Seasonal Madness (Article with Adam)


matchbox twenty pushing it to the limit following album release

By MIKE BELL -- Calgary Sun

Getting a straight answer out of matchbox twenty's guitarist Adam Gaynor is like asking for simple directions from Robin Williams.

Before even a greeting can be uttered, Gaynor begins the interview with a tirade about people on quiz or talk shows who clap for themselves, which somehow manages to segue into his secrets for a healthy lifestyle, his genetic psychosis and then into another tirade about poorly written pay-per-view films.

"Grab a piece of paper and start writing (stuff) down because this phone call," Gaynor pauses to belch loudly, "is a great movie."

It's been 45 seconds.

But I guess Gaynor's manic conversational pace is fitting when you look at the life he and his four bandmates have been living the past five years since the release of their debut, Yourself Or Someone Like You.

Now, the Florida quintet has risen to the top of the modern rock crop, selling 14 million copies of that first album thanks to a handful of singles such as the mammoth hit Push, winning awards and touring the world constantly, pausing really only long enough in late 1999 to record a sophomore album, mad season by matchbox twenty.

To support that followup, which is again enjoying a great deal of success, having sold somewhere around four million copies since its mid-2000 release, they're again hitting the North American arena circuit, including a Calgary date this Sunday at the Saddledome.

For Gaynor, who, in his mid-30s is the oldest, though not necessarily the most mature member of matchbox twenty, he says the sacrifices he's making are more than worth it.

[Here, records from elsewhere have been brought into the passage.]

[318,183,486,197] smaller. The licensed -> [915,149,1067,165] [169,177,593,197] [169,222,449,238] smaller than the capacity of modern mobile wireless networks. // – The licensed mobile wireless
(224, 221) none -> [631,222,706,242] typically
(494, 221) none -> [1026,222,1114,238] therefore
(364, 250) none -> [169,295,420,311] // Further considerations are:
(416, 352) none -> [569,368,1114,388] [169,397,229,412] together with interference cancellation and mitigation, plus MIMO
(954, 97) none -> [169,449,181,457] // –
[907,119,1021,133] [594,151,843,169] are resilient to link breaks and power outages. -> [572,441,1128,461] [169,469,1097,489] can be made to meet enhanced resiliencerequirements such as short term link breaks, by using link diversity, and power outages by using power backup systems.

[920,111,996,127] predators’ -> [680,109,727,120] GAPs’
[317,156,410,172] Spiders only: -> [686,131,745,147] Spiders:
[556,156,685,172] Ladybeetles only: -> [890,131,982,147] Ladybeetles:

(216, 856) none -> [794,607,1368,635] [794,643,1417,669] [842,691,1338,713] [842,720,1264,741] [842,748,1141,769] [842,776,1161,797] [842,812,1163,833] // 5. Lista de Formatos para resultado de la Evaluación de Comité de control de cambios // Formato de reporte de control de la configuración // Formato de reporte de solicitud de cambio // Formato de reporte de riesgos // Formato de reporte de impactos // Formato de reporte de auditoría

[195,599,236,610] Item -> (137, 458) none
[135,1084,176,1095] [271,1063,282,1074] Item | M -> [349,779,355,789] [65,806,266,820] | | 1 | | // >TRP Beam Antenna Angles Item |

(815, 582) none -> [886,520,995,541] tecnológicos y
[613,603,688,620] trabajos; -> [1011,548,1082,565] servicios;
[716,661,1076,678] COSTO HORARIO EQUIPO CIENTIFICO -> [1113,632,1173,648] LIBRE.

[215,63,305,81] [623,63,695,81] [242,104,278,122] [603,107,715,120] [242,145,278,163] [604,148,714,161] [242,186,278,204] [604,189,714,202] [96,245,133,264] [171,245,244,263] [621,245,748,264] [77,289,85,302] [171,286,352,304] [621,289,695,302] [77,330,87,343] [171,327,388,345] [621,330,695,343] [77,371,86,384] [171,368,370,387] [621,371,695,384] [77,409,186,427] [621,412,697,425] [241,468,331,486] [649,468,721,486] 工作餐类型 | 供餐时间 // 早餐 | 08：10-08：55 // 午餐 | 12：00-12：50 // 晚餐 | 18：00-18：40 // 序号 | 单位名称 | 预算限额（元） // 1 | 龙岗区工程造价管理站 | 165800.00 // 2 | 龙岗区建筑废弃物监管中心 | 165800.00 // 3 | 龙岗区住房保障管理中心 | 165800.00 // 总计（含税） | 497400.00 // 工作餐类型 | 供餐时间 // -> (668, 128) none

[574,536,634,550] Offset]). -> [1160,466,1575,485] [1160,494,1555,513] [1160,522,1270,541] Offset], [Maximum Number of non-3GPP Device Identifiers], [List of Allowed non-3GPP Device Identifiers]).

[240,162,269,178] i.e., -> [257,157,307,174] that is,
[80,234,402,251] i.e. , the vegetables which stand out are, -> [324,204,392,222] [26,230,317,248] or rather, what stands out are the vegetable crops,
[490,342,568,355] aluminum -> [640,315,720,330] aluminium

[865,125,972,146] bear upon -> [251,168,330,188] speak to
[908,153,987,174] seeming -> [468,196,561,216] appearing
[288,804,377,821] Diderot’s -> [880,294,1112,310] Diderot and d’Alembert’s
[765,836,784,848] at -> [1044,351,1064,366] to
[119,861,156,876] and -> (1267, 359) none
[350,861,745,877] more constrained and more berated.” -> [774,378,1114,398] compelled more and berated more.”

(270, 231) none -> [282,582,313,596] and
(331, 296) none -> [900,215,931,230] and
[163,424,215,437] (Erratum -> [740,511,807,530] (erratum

"It's something that probably doesn't suit everyone. I know there are people in my band that probably prefer to just make albums," he says. "I look at it this way, Uncle Mike, and I hope you don't mind me calling you Uncle Mike. I could be at home doing landscaping, although that's not an option because I don't enjoy the sun. I know what I don't want to do and I know what I did to tide myself over and I think we're all fortunate and we need to keep that in perspective.

"It's hard, though, because it's a crazy pace and it's a crazy lifestyle and it's a little wacky, but I know what we're doing is a great job."

Gaynor's description of his status in matchbox twenty as "a job" is one that brings up a good point about his place in the band.

There is a common belief that matchbox twenty is Rob Thomas, the band's frontman and credited songwriter for most of the material on both records, and that the rest of the members are merely hired guns.

Smooth, the Grammy-winning, chart-topping collaboration between Thomas and Carlos Santana, pushed Thomas, not matchbox twenty, more into the fore.

While it's true that Gaynor was working in a Miami recording studio and dabbling with his own songwriting when he was introduced to Thomas, he says that after hearing and connecting deeply with what Thomas was capable of doing musically, he threw himself fully into it. "The God's honest truth, I bet you no one in the band but me would say absolutely (musically) this is exactly what I was doing before I met Rob," he says seriously. "Our producer (Matt Serletic) brought me up to Orlando to meet Rob and I sat in the house with him and he played me two songs acoustically. And I just looked at him and went from a guy who wanted to do his own deal and didn't really give a crap about who I was about to meet, to listening to him sing and saying, 'Oh my God, this is really special.'

"He's actually taking the stuff that I do and upping the ante."

But, however far Thomas takes the music, Gaynor says that only himself and the other musicians in the band -- and maybe even producer Serletic -- can complete it and make it truly matchbox twenty.

"That's the difference between Rob Thomas and matchbox twenty. matchbox twenty made our two albums; Rob Thomas will always write songs and work with other people but I think Rob Thomas by himself isn't matchbox twenty," Gaynor says.

"That's the first time I've actually said that answer. Rob Thomas is Rob Thomas. He's always going to have decent, catchy, great hooks and lyrics, but matchbox twenty is what you hear on the album."